If we are to limit the comparison to eating meat, I reckon that our ancestors would be appalled at the way meat is produced in our industrial farms, how much of it we eat, and how much of it we throw away. Case in point, it is far easier for me to picture my grandmother judging me for how much food I waste, than my yet-to-be-born grandchildren judging me for eating meat.
Thus, I think we are wrong about our feeling of chronocentric moral superiority over our ancestors, that we are somehow better because we have learned from their mistakes. On the contrary, I think we have merely shifted our moral values as society evolved. We have not become fundamentally more morally sound.
In more defined terms, I don’t think we have become more willing to sacrifice our own self-interest to fulfill whatever moral duty that has been bestowed upon us, although our priority may have changed. For example, we may use to donate $10 a month to feed the children of Africa, but now we donate $20 a month to a green energy program. Because society has grown wealthier, this may give off the illusion that we are giving more.
I understand that the MLK quote is usually used in the context of social justice, that social justice is like a science, in that it is a quest with a goal, and the goal is to move society toward that goal, to fulfill America’s destiny as the shining city on the hill.
But I think we are seeing signs, perhaps for the first time, in young Americans, that people are becoming wearier of this mantra.
Millennials on average have less wealth than their Boomer parents, in a rare reversal compared to previous gens. This decline in mental and material “wiggle room” may cause people to have less to give. Instead of donating $20 a month for whatever the cause-of-the-moment is, our children may not have $20 a month to spare because they are poorer. As society grows poorer, this may give off the illusion that we are less moral.
If I may introduce a different visual representation of moral — instead of an arc, we can use a vector, whose direction changes from time to time, but its magnitude grows alongside the wealth of the population.

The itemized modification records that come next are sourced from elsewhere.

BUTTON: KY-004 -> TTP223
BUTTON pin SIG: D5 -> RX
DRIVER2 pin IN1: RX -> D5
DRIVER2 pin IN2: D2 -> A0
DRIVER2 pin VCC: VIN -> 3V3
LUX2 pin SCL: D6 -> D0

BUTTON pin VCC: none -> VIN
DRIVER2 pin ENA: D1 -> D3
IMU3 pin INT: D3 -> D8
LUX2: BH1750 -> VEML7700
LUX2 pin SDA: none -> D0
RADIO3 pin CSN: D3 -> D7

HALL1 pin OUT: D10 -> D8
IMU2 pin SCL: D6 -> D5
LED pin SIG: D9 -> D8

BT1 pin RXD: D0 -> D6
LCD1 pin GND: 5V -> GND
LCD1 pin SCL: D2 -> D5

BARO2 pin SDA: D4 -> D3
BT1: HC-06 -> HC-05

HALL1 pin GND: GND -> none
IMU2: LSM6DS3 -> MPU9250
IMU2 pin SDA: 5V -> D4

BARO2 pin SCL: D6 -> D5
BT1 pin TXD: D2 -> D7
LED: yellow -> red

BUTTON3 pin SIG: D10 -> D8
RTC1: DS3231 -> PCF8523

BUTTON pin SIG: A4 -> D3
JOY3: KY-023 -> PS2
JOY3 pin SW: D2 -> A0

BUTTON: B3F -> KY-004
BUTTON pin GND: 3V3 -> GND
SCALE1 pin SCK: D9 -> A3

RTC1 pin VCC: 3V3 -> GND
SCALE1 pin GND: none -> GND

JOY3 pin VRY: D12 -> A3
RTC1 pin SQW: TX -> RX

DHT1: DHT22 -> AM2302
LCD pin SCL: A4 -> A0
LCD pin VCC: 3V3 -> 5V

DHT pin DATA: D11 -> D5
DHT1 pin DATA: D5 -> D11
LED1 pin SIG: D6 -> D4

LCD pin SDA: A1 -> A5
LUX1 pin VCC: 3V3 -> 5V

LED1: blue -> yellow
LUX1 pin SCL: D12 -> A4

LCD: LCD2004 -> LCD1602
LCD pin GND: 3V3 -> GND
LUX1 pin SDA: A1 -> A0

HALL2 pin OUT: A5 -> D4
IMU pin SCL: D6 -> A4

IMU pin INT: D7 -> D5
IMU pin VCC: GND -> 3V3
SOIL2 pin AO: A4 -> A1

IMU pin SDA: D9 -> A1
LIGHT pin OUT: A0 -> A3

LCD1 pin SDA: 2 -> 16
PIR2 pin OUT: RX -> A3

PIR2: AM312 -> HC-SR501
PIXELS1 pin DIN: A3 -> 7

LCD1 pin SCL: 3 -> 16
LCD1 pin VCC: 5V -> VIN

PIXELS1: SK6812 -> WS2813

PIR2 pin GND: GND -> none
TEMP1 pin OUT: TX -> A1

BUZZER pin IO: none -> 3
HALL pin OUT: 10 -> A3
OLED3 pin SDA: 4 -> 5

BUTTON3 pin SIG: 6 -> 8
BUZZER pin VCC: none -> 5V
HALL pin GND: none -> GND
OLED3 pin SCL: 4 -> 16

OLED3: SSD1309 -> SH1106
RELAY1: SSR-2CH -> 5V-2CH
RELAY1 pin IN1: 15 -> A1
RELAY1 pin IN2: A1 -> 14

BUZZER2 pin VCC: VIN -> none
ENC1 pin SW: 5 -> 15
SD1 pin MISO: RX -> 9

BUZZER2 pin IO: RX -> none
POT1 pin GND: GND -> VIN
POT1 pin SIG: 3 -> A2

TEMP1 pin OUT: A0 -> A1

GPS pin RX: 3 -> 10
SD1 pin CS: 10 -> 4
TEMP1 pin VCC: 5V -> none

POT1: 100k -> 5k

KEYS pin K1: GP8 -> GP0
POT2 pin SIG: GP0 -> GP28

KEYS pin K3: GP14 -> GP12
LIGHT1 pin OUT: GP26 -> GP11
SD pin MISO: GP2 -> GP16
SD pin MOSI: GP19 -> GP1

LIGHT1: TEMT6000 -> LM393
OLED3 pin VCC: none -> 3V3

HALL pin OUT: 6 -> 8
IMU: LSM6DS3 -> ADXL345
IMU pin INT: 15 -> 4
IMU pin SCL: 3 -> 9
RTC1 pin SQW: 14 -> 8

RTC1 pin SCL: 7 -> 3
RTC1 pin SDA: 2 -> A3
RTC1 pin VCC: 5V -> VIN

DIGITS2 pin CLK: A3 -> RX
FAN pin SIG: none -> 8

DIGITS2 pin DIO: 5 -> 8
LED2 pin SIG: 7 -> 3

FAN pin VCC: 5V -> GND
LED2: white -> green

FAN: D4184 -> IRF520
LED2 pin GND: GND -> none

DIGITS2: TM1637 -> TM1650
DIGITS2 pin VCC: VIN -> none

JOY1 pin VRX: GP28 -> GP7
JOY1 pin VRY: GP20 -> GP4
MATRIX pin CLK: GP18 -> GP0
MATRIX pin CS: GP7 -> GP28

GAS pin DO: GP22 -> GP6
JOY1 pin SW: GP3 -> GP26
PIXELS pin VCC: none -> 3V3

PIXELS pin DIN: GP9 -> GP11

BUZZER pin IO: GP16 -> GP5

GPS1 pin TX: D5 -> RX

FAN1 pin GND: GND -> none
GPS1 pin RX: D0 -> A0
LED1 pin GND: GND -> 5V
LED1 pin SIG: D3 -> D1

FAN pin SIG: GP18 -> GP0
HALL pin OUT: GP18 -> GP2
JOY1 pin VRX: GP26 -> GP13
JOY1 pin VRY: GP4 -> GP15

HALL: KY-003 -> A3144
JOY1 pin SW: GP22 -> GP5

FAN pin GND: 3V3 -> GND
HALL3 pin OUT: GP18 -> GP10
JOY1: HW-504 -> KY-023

But the abandonment of a universal morality need not mean to be defeatist or nihilist.
There is a constant cultural war between the conservatives and the progressive, with the conservatives thinking of the progressives as overshooting the metaphorical moral arc and the progressives thinking the opposite. As long as people are moral universalists, a truly empathic conversation is not possible.
I am not advocating for a “both side” approach, to meet in the middle, because that is just going for a baseless compromise that leaves everyone dissatisfied. I am advocating for discussing our discourse without being rigidly bound by our ideological frameworks. Concepts we consider to be fundamental and unchallengeable — like freedom — should not prevent us from empathizing with those who disagree with our values, nor should we completely break free from our values.
Ideologies are not shackles. They are bungee cords.